A delegate from a large bank shared with one Think-Tank group the close collaboration that has developed between the CX and the Security teams. The collaboration has been a key to enable the convergence of usability and security for the bank’s consumers.
Noé shares further thoughts on the subject in a recent article: The feeling of digital identity management.
Speakers, FST Security, Consumer Digital Identity Management
General Manager, Pirean Australia & New Zealand
Gui is a Cyber Security Advisor with a passion for Identity and Access Management, Customer eXperience, Security, Privacy and Technology in both business and personal contexts.
He is the General Manager for Pirean in Australia & New-Zealand. He leads Pirean’s business development in the region with a focus on securely connecting people and technology while providing great user experiences.
Gui’s experience in IAM & Security also includes: IAM core product development (IBM R&D Labs), Security & IAM solutions delivery (IBM Services & Queensland Treasury Corporation), Cyber Security & IAM Strategic Advisory (Deloitte Director) and General Manager for Telstra’ Security Consulting Practice. He is also a keen presenter and blogger on Security at guinoe.com.
Chief Digital Information Officer, Insurance House Group
Chris began in the financial services industry before moving in to eBusiness and have been covering the digital space for some time now. It all started with the Vic 20 and Commodore 64 where he learned to program and developed a love for technology.

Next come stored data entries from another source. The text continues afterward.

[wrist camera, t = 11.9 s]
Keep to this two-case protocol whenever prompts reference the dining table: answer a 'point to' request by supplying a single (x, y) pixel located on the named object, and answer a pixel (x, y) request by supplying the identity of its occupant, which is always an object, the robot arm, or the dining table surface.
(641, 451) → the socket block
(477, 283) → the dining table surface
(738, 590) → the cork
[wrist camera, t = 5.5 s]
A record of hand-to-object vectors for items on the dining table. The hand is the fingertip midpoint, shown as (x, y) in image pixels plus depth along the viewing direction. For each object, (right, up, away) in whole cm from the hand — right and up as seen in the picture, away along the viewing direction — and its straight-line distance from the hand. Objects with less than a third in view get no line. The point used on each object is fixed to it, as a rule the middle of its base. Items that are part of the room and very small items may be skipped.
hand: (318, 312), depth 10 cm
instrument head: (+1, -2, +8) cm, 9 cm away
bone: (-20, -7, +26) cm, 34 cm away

He has worked through the ranks of a couple of the major insurance businesses while the first websites began to emerge and develop online insurance commerce propositions. He managed to surround himself with some of the most interesting and innovative thinkers from all over the world and some of the best educational facilities, he became a natural innovator. One of his biggest educational achievements was completing a Doctorate of Information Systems and his paper delivered on the impact of Social Media on modern consumer choice.

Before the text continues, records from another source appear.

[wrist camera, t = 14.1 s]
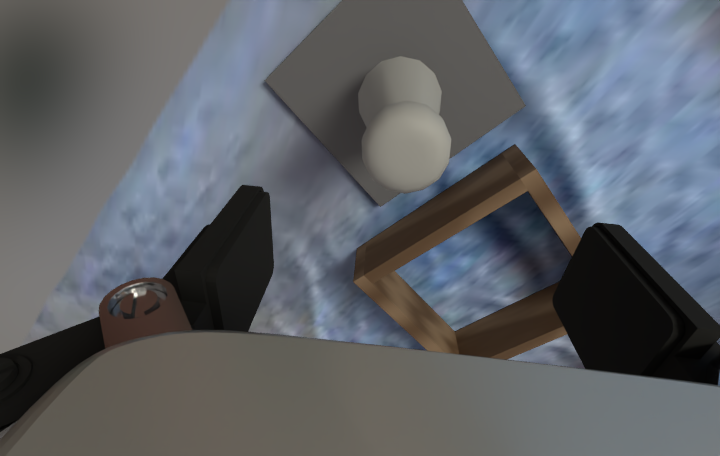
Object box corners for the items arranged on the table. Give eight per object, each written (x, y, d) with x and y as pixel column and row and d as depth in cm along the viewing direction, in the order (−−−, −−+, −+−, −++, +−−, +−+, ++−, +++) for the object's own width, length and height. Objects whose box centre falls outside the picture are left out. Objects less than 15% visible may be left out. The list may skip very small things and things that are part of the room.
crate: (598, 272, 36) (626, 309, 32) (451, 341, 43) (458, 379, 39) (515, 144, 30) (536, 168, 26) (356, 248, 36) (353, 281, 32)
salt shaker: (413, 143, 30) (429, 230, 19) (348, 113, 29) (325, 187, 18) (452, 72, 27) (498, 128, 16) (380, 36, 26) (376, 68, 15)
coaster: (523, 103, 28) (525, 105, 28) (380, 203, 34) (380, 206, 33) (415, -74, 23) (416, -76, 22) (266, 78, 28) (264, 80, 28)
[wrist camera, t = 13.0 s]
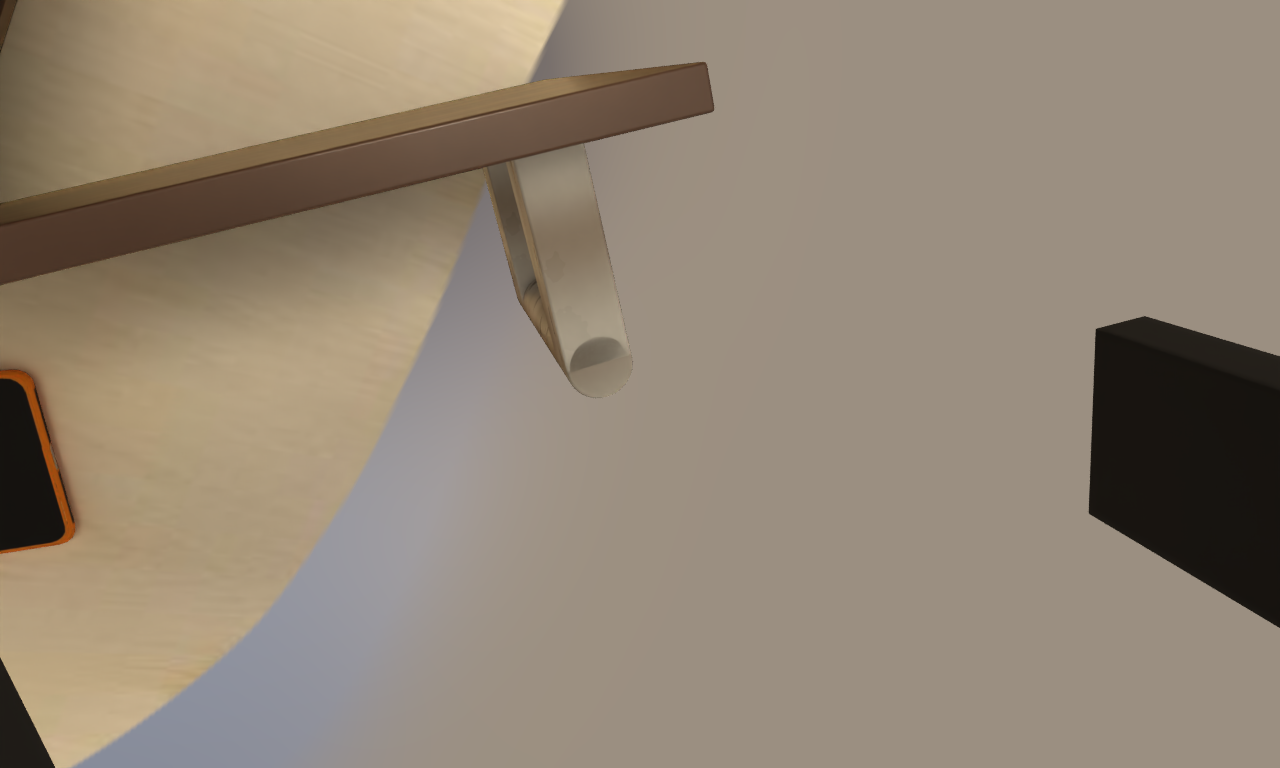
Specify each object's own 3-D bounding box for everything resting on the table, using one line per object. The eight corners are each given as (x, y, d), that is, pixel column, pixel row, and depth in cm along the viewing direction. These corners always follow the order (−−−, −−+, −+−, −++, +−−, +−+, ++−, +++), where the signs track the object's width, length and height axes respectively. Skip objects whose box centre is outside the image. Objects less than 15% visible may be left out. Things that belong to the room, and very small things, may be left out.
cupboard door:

An opportunity arrived when he got the chance to build a new digital team at RACV including strategy development and execution and a major $18m project to develop RACV’s Membership Online portal from the preparation of the business case, vendor selection and project management. He selected a first-class digital team to work with who were together for 7 years. While running this major project to give 2 million members access to online products, he has also developed many mobile strategies, applications and websites using many digital technologies and new innovative ways to deliver content across multiple platforms.

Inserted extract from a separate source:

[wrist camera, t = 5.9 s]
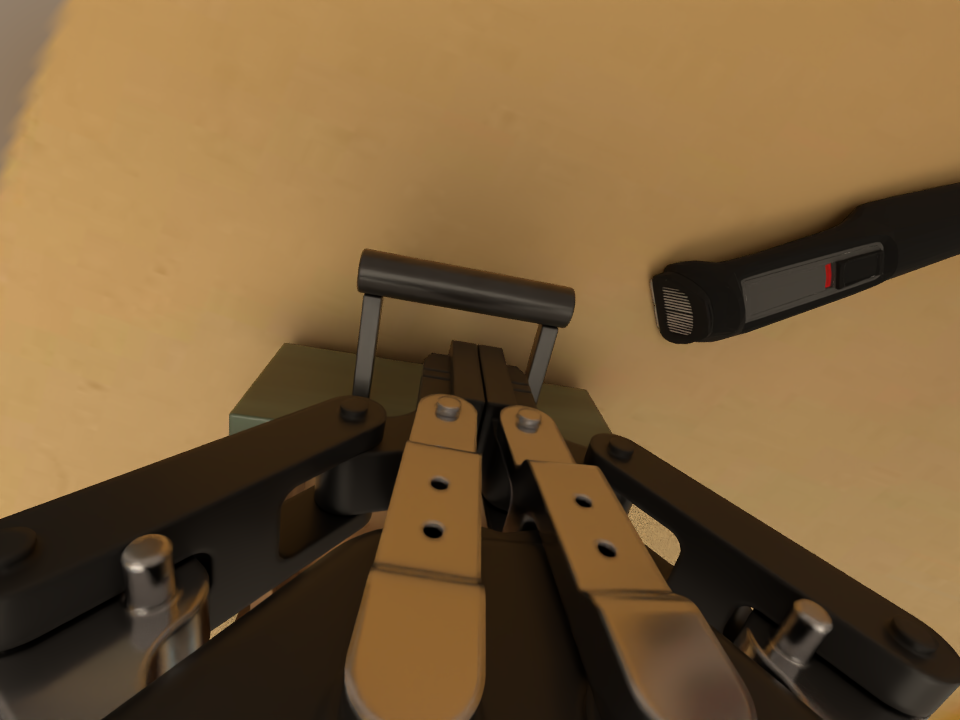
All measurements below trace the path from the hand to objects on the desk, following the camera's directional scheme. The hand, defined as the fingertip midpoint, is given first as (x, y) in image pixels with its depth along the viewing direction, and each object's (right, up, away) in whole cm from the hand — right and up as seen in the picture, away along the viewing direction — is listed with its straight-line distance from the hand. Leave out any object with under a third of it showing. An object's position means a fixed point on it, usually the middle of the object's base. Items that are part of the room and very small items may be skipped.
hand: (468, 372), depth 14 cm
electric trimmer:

Since May 2016, Chris joined Insurance House Group, one of Australia’s largest privately owned insurance brokers. He is now overseeing not only the group’s technology operations, but also the marketing and the analytics teams. Working with the new group, Insurance House is pushing forward on DevOps and Agile in an environment that is bringing together a number of key parts of the business under the Technology hat to deliver on services to the business and customers.
Senior Cyber Security Consultant & Published Author
Phillimon Zongo is a Senior Cyber Security consultant. He is the winner of the ISACA Sydney’s first ever Industry Best Governance Professional 2016, a recognition for the thought leadership he is contributing to the technology risk and cyber security profession. Phillimon’s thought leadership on cloud computing, artificial intelligence and robotics have been published in the ISACA International Journal, distributed to more than 180 countries. He has more than 12 years of technology risk consulting experience, advising senior business and technology stakeholders on how to manage critical risk in complex technology transformation programs.